The stars of Broadway are dusting off their patent leather shoes (do they really reflect up?) and breaking out the costume jewelry for the most celebrated night of the year: The Tony Awards. While we’re not going to give you a rundown of every category and projected winner, we do have a few favorites that we’re rooting for and a recap of some zingers from past reviews of our favorite performances.
From contributor Scott Redman:
Diane Paulus without a doubt is the most deserving of the Tony Award for Best Direction of a Musical. Paulus should win on her ability to put Pippin into a modern context that is relevant and theatrical. She has bonded a cast and creative team into a unified vision.
Using the circus as a setting isn’t just a clever excuse to have acrobats doing tricks, its supports the theme and characters in the show.

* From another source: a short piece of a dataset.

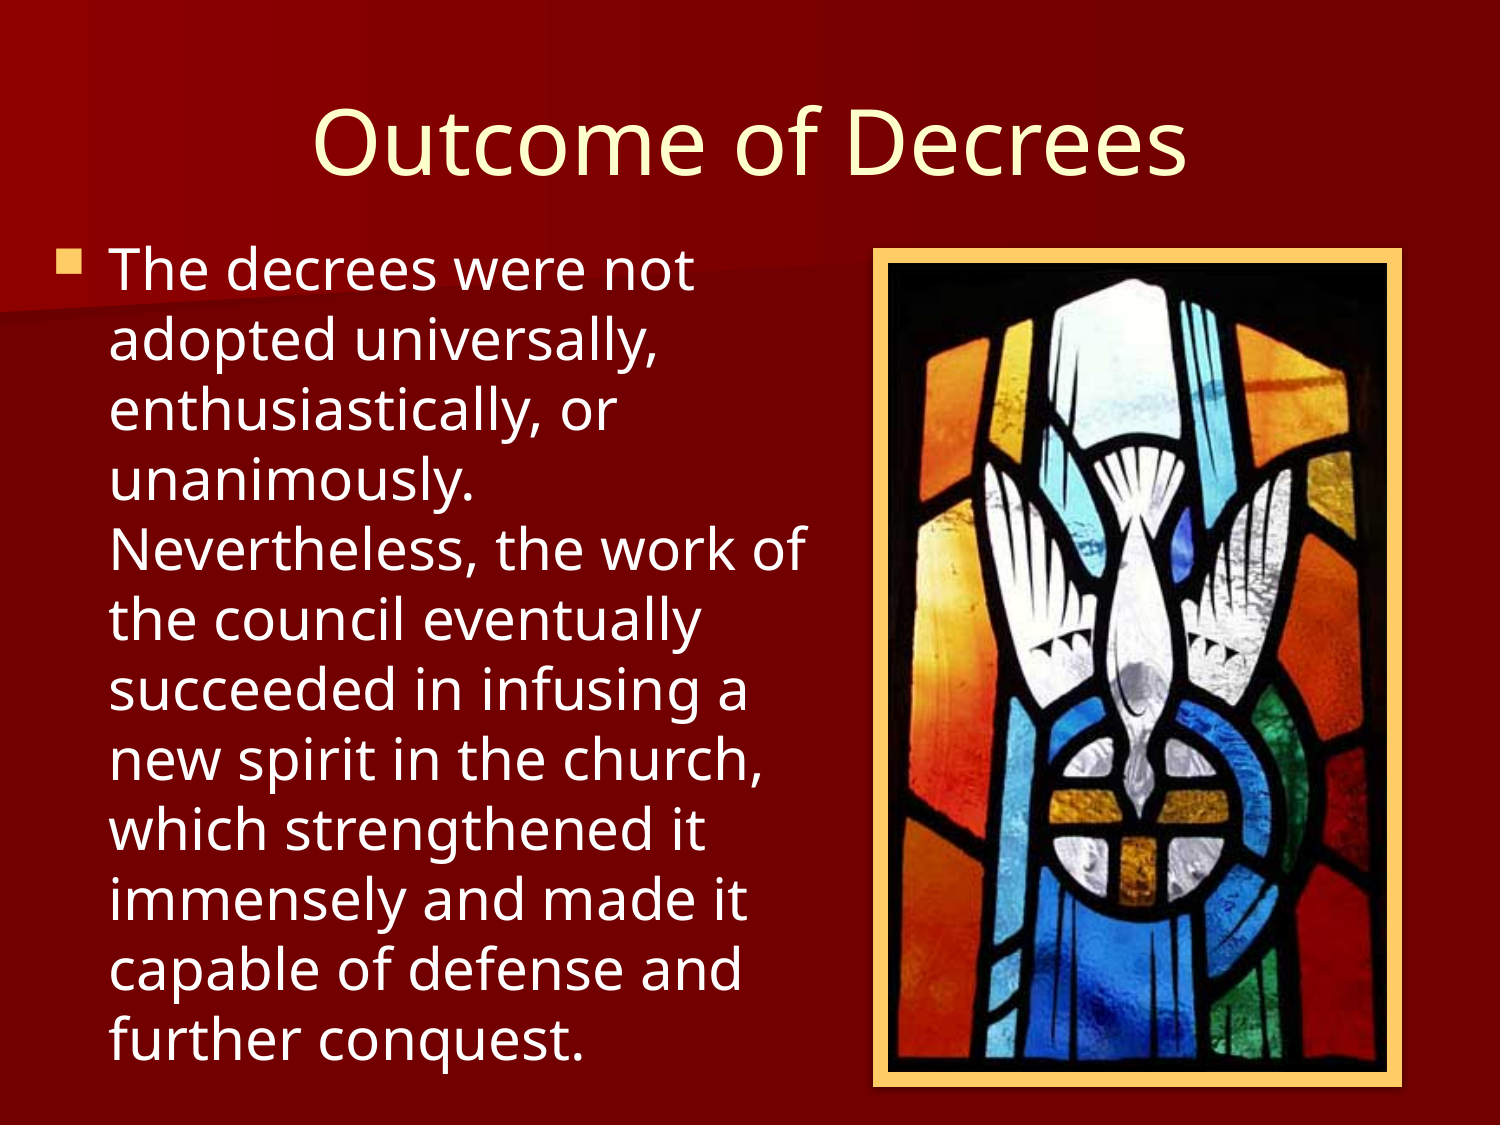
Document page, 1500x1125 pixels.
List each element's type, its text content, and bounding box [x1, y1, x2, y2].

title Outcome of Decrees [74, 44, 1426, 233]
list The decrees were not adopted universally, enthusiastically, or unanimously. Nevertheless, the work of the council eventually succeeded in infusing a new spirit in the church, which strengthened it immensely and made it capable of defense and further conquest. [37, 224, 851, 1088]
picture [887, 262, 1388, 1073]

The show feels fresh and is invigorating to watch: stellar cast, beautiful design and finally a show that sounds clear and vibrant.
Pippin also signifies the importance of a well done revival – a remount of an existing show that tells us something new about the material or sheds light on new ideas. Paulus has found her “corner of the sky” and I can’t wait to see what she does next. Good Luck Diane!
Lindsay B. Davis’s recap on two of the nominees for Best Performance by a Leading Actress in a Play:
Holland Taylor [in ANN] almost dances across the stage as she entertains and tells jokes, some dirty, which she learned from her warm-hearted dad (Did you hear the one about the Terrier and Great Dane?). She speaks with the delight and skill of a seasoned cabaret artist or vaudevillian comedian. One can’t help but wonder if the real governor Richards was this entertaining but it doesn’t really matter. You’re too busy laughing to care.
I don’t know the last time you watched a radically entertaining, 70-year-old woman perform on stage, uninterrupted, for close to two hours. It commands respect and wins your love. So too, does this production.
Flexing her masterful storytelling muscles and using her real ones (there is a good deal of physical work involved to establish and advance the story), Fiona Shaw in The Testament of Mary delivers a performance that is so visceral, skillful and raw that the 85 minutes performed without an intermission sprint by in a flash. It is a journey marked by incidents in the life of her son, some based on actual Biblical stories — such as when Jesus raised Lazarus from the dead, healed the sick or turned water into wine, plus the crucifixion itself — and others completely imagined by the author. All manage to illuminate the mother not the messiah. She speaks not to advance the narrative of Christianity but to deeply reveal herself and come to terms with traumatic experience. As an audience it is impossible not to feel her deep torment and fight for survival.
Take the leap for thoughts from The Broadway Blog’s editor Matthew Wexler, including choreography from Matilda The Musical and our pick for “should have been nominated!”
From The Broadway Blog’s editor Matthew Wexler:
As much as I wanted to stand up and cheer for Jerry Mitchell’s choreography (note how I didn’t say direction, even though I thoroughly enjoyed Kinky Boots), it was Peter Darling’s wildly erratic and syncopated vocabulary for Matilda The Musical that left me feeling as if I had seen something wholly original. Mitchell’s high kicks and acrobatics deserve applause, but in terms of storytelling, Darling is my darling.
But back to Kinky Boots… Cyndi Lauper, make room on your mantle for a Tony for Best Original Score. Riffing on melodies that suit the period and lyrics that concisely deliver the story, Lauper’s decades of experience in pop music have paid off in an unexpected way.
Controversy! I thought Patina Miller would be a shoe-in winner for her intoxicating performance as The Leading Player in Pippin, but according to Patrick Healy in The New York Times, Tony voters might be more enchanted by Laura Osnes in Cinderella. Really? Looks like Best Performance by a Leading Actress in a Musical may be a race to the finish. I do know one thing… Andrea Martin should be waiting at the finish line for her upside down theatrics in Pippin.
And on a final note, every year there is a snub or two — some poor thespian who, for whatever reason, slips through the cracks by the nominating committee. Drag seemed to dominate this year’s nominations for Best Performance by a Leading Actor in a Musical and that left Anthony Warlow’s heartwarming performance as Oliver Warbucks (Annie) in the dust. Charming, strong, vulnerable, and most of all — believable — Warlow could be my daddy anytime.